§ **What needs to be done**: Give the count of lines in the data that include the string "coletivos", with no added remarks.

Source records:
-- Opening Marker --

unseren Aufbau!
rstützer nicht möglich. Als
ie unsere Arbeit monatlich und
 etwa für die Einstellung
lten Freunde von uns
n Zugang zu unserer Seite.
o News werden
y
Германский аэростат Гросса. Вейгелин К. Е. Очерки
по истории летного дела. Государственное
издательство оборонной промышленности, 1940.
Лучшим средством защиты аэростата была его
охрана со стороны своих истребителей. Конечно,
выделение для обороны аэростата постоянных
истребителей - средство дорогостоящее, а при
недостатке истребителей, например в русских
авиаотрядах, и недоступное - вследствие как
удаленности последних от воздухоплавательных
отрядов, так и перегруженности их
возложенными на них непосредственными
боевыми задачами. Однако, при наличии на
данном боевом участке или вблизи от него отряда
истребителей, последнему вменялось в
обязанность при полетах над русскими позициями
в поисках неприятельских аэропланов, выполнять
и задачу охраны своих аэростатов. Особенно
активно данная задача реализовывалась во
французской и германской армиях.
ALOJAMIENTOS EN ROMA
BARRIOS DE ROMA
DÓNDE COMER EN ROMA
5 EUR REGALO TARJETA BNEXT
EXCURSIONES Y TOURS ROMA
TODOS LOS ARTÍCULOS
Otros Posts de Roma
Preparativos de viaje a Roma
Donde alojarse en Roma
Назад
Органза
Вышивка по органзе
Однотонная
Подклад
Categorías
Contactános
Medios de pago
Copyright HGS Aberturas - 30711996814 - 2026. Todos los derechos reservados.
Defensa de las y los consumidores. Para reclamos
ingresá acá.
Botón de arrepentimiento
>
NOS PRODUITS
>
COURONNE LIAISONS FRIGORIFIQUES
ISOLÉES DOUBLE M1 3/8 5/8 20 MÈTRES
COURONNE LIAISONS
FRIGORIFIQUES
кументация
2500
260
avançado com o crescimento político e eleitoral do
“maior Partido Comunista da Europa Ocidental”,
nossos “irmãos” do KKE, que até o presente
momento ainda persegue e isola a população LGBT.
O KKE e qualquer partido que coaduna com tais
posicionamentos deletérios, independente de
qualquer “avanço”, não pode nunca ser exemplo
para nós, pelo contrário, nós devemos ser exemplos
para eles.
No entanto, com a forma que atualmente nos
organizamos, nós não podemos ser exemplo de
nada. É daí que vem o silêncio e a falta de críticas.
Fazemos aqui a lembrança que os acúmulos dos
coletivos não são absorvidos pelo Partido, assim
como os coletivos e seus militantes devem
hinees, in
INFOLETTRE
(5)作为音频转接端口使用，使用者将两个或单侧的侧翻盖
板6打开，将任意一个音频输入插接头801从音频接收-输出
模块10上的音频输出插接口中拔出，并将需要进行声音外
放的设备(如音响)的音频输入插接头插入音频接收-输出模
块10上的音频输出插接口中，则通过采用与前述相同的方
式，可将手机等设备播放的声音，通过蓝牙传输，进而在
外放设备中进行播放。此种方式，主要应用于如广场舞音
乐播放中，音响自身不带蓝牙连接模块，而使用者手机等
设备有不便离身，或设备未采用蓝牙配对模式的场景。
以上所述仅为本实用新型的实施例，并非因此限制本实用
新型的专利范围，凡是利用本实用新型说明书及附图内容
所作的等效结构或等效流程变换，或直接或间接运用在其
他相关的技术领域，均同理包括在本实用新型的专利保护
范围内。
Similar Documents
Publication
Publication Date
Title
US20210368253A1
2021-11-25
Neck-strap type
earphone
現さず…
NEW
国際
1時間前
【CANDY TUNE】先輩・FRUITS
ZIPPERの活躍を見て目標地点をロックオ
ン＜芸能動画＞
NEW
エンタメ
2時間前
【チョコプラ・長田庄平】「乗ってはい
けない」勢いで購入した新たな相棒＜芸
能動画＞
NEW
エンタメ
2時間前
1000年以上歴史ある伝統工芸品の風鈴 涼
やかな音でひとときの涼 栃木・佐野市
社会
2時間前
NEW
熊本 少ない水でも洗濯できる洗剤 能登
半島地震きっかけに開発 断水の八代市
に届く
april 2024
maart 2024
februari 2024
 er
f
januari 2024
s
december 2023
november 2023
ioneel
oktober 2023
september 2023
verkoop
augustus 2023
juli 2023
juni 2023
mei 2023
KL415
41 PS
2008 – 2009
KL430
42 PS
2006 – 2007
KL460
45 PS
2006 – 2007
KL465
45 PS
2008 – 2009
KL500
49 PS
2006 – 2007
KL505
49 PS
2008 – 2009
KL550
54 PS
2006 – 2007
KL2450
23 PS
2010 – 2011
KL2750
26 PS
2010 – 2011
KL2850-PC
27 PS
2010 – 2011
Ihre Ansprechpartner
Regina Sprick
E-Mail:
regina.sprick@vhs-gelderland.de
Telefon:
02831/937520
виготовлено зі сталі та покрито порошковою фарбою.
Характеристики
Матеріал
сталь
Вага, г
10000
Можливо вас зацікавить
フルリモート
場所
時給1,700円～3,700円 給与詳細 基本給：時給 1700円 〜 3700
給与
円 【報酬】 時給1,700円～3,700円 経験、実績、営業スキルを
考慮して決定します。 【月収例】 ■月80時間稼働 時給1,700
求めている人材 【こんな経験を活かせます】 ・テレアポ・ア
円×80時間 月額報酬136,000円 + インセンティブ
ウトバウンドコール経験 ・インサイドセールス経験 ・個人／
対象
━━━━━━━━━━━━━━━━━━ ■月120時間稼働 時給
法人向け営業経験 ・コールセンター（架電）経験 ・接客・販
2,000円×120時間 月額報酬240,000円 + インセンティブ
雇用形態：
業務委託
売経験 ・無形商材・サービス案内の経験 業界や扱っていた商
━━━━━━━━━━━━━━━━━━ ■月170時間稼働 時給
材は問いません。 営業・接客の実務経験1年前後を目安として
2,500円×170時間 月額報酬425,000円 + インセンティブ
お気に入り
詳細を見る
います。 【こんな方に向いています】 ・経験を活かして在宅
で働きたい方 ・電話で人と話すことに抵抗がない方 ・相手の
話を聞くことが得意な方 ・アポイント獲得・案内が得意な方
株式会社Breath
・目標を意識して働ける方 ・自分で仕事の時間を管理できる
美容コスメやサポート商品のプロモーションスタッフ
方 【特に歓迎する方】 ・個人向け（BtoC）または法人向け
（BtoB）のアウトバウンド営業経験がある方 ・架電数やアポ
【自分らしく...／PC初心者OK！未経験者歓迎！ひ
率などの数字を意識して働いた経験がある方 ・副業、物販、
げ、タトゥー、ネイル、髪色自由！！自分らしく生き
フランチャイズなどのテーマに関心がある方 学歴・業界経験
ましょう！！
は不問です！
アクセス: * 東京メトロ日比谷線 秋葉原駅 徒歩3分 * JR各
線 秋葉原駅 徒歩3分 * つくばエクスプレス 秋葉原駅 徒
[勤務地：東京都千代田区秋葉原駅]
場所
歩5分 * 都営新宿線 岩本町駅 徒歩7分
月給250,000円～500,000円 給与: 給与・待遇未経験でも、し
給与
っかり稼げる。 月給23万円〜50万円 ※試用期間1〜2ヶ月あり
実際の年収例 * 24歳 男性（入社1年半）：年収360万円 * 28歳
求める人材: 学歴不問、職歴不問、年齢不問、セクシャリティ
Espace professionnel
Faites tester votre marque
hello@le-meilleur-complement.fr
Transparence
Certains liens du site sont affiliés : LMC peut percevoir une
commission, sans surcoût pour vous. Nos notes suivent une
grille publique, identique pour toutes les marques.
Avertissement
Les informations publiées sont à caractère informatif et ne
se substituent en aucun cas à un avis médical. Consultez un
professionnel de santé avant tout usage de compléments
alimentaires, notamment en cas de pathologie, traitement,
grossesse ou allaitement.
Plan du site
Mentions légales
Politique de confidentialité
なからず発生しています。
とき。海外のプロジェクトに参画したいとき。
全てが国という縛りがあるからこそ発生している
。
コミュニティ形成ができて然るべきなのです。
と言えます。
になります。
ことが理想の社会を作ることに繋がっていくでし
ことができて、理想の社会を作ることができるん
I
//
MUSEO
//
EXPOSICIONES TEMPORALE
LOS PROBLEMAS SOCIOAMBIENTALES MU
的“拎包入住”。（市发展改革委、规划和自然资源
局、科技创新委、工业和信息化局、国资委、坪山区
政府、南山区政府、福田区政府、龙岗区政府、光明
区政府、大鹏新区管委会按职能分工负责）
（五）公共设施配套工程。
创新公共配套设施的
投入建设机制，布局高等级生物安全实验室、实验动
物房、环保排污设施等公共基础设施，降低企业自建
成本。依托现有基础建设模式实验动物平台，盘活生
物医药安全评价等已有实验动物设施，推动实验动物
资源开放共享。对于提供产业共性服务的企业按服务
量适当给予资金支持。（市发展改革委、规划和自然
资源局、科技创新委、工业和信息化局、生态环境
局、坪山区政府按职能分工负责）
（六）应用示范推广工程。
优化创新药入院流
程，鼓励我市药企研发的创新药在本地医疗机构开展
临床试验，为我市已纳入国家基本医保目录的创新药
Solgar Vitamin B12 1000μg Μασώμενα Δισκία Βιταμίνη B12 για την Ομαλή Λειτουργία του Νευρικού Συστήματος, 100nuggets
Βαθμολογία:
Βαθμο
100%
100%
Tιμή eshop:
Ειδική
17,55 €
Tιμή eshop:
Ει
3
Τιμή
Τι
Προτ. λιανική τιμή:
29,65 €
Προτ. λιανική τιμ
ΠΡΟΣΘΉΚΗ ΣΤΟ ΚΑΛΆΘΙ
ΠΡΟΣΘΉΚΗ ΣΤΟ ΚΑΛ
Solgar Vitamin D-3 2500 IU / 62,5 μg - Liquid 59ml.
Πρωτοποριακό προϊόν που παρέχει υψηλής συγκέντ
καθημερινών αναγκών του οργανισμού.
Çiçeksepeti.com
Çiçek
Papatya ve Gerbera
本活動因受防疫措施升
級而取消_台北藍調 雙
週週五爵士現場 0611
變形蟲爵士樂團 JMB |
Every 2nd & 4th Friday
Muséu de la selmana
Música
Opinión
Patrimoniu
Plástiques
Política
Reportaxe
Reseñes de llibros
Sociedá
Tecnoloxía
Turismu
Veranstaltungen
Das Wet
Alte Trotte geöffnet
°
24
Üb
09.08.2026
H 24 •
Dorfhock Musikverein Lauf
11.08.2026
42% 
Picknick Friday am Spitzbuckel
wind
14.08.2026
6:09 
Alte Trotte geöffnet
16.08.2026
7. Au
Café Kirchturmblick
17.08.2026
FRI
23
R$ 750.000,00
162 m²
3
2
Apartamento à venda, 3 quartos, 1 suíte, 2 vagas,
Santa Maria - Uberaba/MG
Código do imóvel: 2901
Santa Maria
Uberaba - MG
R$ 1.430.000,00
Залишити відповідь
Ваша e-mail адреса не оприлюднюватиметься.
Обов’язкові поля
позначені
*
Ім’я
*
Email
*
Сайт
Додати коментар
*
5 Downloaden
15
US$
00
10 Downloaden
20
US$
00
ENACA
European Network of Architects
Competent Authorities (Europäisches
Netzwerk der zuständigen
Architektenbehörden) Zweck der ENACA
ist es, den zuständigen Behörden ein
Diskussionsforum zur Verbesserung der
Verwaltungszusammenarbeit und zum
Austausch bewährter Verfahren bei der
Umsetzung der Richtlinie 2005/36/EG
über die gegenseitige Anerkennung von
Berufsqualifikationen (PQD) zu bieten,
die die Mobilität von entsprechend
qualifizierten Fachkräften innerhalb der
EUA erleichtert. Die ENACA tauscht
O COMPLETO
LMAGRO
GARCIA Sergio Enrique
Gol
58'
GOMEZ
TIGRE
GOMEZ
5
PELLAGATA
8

-- Closing Marker --

§ **Exercise output**: 2